Like many others, I strongly support the right of any terminally ill person to die with as much dignity and as little suffering as possible. A patient should have the right to allow his or her life to end naturally and without pain. That is something the committee spoke about at length. Equally, if a person is faced with a terminal condition and does not want medical intervention, he or she should be able to refuse it. Again, that is an issue the committee totally supported.
I personally oppose any legislation that might require a doctor or a nurse to deliberately end the life of a patient. Such a requirement would put a medical practitioner, or for that matter anybody else involved in medicine, in a totally impossible situation. One of the most interesting parts of the public hearings was listening to people involved in looking after patients who are terminally ill talk about their relationship with those patients. Many of the nurses particularly, and the medical practitioners as well, made the point that for them to have their relationship with that patient clouded by the view that they could quite deliberately end that patient's life - at that patient's request, of course - would make their position as a carer in the medical sense very difficult. Many of them commented that because they had been trained to save life, because they had been trained to prolong life at maximum quality for as long as possible, the proposed legislation would cause them a lot of problems in terms of ethics.

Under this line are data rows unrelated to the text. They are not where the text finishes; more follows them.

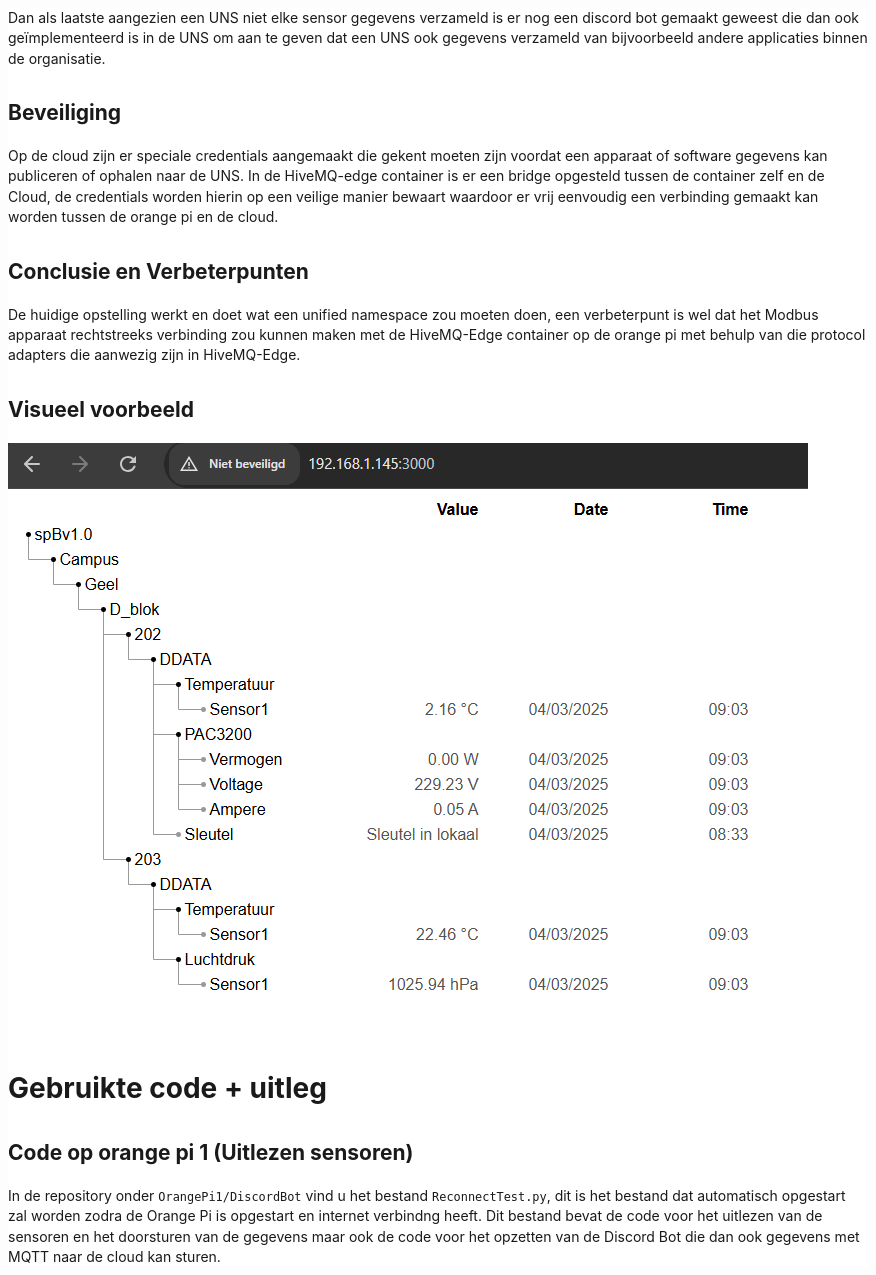 Dan als laatste aangezien een UNS niet elke sensor gegevens verzameld is er nog een discord bot gemaakt geweest die dan ook geïmplementeerd is in de UNS om aan te geven dat een UNS ook gegevens verzameld van bijvoorbeeld andere applicaties binnen de organisatie.

## Beveiliging
Op de cloud zijn er speciale credentials aangemaakt die gekent moeten zijn voordat een apparaat of software gegevens kan publiceren of ophalen naar de UNS. In de HiveMQ-edge container is er een bridge opgesteld tussen de container zelf en de Cloud, de credentials worden hierin op een veilige manier bewaart waardoor er vrij eenvoudig een verbinding gemaakt kan worden tussen de orange pi en de cloud.

## Conclusie en Verbeterpunten
De huidige opstelling werkt en doet wat een unified namespace zou moeten doen, een verbeterpunt is wel dat het Modbus apparaat rechtstreeks verbinding zou kunnen maken met de HiveMQ-Edge container op de orange pi met behulp van die protocol adapters die aanwezig zijn in HiveMQ-Edge.

## Visueel voorbeeld
![alt text](image-1.png)


# Gebruikte code + uitleg
## Code op orange pi 1 (Uitlezen sensoren)
In de repository onder `OrangePi1/DiscordBot` vind u het bestand `ReconnectTest.py`, dit is het bestand dat automatisch opgestart zal worden zodra de Orange Pi is opgestart en internet verbindng heeft. Dit bestand bevat de code voor het uitlezen van de sensoren en het doorsturen van de gegevens maar ook de code voor het opzetten van de Discord Bot die dan ook gegevens met MQTT naar de cloud kan sturen.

I think one of the things we all came to grips with - certainly I did - was recognising that society has become increasingly subject to litigation and that some form of legislation is required to support and clarify the principles underpinning accepted medical practice in this matter, consistent with accepted and current community standards of ethics and morality. One of the issues we had to come to grips with was whether there was a need for any legislation at all. Many of the medical practitioners who appeared before the committee made the point that there were some problems in this area right now. Although it is their job, and something they do every day of the week, to give adequate pain relief to make a patient's final weeks, final hours even, of life more comfortable, the issue of whether the pain relief caused death or the condition itself caused death becomes a difficulty in litigation terms in the current legal climate.
The doctors, and nurses as well, commented that clarification in this area was something they would welcome. We know that other States have taken that view as well, and it is something I support in terms of the Bill that has been put forward today. It does clarify the position for the patient and for the doctor and for the medical system generally. That is why this Bill is potentially a very important addition to health care in the ACT.